• [Document section]:
Regarding hw irq to Linux irq mapping on ARM

Shaju Abraham shajuabraham at gmail.com
Wed Sep 22 21:00:21 EST 2010


On Wed, Sep 22, 2010 at 3:32 AM, Benjamin Herrenschmidt
<benh at kernel.crashing.org> wrote:
> On Tue, 2010-09-21 at 16:57 -0300, Grant Likely wrote:
>> On Tue, Sep 21, 2010 at 7:25 AM, Shaju Abraham <shaju.abraham at linaro.org> wrote:
>> > Hi Grant
>> >
>> > Since there does not exist a mechanism to map the hw irq to linux irq
>> > on ARM (device tree), I would like to discuss  with you the plans or
>> > ideas to implement the same.
>
> Note that the powerpc hw -> linux IRQ mapping (virtualized irq numbering
> scheme) is orthogonal to the device-tree. It can be used without the
> device-tree and the device-tree doesn't mandate such a scheme.

• [Material provided]:

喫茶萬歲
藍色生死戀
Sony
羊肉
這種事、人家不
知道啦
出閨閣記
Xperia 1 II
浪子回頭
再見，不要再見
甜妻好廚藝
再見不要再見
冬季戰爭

• [Problem]: In the message about IRQ mapping on ARM, rewrite the paragraph beginning "Note that the powerpc hw -> linux IRQ mapping" in a single shorter sentence that keeps its main facts.

• [Response area]: The powerpc hardware-to-Linux IRQ mapping, a virtualized IRQ numbering scheme, is independent of the device tree: it can be used without one, and the device tree does not require it.